EXCERTO CITADO:
..............................
O Regulamento dos Dispositivos Médicos (UE) 2017/745 (RDM) tem como propósito primário assegurar a qualidade e a segurança de todo o tipo de dispositivos médicos como medicamento, dispositivos médicos, aparelhos cirúrgicos ou até implantes, através da “aplicação das novas regras com vista a uma melhoria da vigilância, fiscalização do mercado e da rastreabilidade, bem como garantir que estes produtos reflitam o estado-da-arte científico e tecnológico mais recente”, como explica o site do Infarmed.

Foi aprovado em 2017, e depois de um ano de atraso devido à pandemia, entrou em vigor a 26 de maio de 2021 e está em período de transição até 26 de maio de 2024, altura em que este problema colateral dos dispositivos descontinuados deverá voltar a agravar-se

Segundo o cardiologista pediátrico José Diogo Martins, este caso dos cateteres é apenas um dos exemplos, pois, há muitos outros dispositivos médicos que já desapareceram ou que se prevê que venham a deixar de existir no próximo ano.  “É um assunto muito grave que nos preocupa muito”, refere o médico. 

Aliás, a cardiologista pediátrica Maria João Batista afirma que Bruxelas tem de agir o quanto antes: “Estamos no timing certo, se não for feito nada agora, neste momento, o pior cenário pode mesmo acontecer”.

"Se estivermos todos distraídos e nos esquecermos que há um grupo pequenino de crianças que tem problemas que dependem de dispositivos muito específicos e que não são rentáveis economicamente para as grandes empresas” o pior pode acontecer, diz a diretora clínica do Hospital de São João.

"Situação podia ter sido evitada"
..............................
MATERIAL FORNECIDO:
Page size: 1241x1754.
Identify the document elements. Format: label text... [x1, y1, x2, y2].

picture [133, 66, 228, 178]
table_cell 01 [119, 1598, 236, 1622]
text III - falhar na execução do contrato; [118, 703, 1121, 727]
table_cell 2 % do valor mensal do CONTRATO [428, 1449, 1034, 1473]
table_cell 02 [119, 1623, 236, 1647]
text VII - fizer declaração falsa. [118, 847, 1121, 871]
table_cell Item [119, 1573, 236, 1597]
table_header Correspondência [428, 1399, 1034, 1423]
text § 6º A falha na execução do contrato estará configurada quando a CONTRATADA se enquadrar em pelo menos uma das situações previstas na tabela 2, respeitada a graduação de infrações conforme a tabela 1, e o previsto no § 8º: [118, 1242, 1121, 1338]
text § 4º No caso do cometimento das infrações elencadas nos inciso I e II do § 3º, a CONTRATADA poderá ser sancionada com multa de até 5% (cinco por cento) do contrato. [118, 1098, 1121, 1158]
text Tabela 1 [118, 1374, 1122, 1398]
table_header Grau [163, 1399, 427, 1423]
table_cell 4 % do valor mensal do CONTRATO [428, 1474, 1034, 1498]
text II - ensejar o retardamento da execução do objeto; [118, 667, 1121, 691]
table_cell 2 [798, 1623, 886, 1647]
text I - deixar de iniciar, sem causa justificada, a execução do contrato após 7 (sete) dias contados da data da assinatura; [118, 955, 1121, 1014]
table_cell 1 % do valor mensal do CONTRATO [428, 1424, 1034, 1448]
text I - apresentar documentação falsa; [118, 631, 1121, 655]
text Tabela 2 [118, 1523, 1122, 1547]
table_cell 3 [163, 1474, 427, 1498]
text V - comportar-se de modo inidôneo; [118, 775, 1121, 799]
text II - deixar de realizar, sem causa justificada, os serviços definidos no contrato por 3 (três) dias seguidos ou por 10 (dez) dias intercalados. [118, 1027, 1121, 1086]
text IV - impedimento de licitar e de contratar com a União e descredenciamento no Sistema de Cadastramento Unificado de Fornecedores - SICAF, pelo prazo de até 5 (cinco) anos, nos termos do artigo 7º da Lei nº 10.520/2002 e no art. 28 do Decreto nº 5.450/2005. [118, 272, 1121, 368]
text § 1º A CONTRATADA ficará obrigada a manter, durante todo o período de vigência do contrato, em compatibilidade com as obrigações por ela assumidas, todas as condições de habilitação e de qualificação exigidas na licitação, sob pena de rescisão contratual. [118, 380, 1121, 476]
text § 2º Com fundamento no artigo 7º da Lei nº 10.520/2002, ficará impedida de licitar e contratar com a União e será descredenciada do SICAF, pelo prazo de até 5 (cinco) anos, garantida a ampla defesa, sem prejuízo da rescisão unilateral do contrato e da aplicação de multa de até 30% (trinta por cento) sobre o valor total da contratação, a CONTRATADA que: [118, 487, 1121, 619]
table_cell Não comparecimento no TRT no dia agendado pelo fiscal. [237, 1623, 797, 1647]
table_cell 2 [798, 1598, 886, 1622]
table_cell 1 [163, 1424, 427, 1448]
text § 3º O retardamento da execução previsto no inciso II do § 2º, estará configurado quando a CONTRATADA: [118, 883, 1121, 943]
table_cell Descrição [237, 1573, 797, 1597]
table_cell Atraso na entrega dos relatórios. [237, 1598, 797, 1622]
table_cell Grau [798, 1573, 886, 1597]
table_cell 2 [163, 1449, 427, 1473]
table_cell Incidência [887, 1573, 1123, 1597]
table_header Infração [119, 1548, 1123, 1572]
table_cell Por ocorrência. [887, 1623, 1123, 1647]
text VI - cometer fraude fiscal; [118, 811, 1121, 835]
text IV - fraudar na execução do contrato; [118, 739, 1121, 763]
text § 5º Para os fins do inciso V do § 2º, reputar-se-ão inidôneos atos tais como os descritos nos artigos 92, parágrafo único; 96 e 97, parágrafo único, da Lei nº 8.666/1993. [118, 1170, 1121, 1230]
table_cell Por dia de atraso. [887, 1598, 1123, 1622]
..............................
OBJETIVO DO EXERCÍCIO:
As afirmações (a), (b) e (c) estão de acordo com o excerto? Responda a cada uma com sim ou não e cite entre aspas as palavras do excerto que o decidem. (a) O Regulamento dos Dispositivos Médicos entrou em vigor a 26 de maio de 2021. (b) Maria João Batista é cirurgiã pediátrica. (c) O período de transição do regulamento termina em 2025.

A SUA RESPOSTA:
(a) Sim: "entrou em vigor a 26 de maio de 2021"
(b) Não: "a cardiologista pediátrica Maria João Batista"
(c) Não: "está em período de transição até 26 de maio de 2024"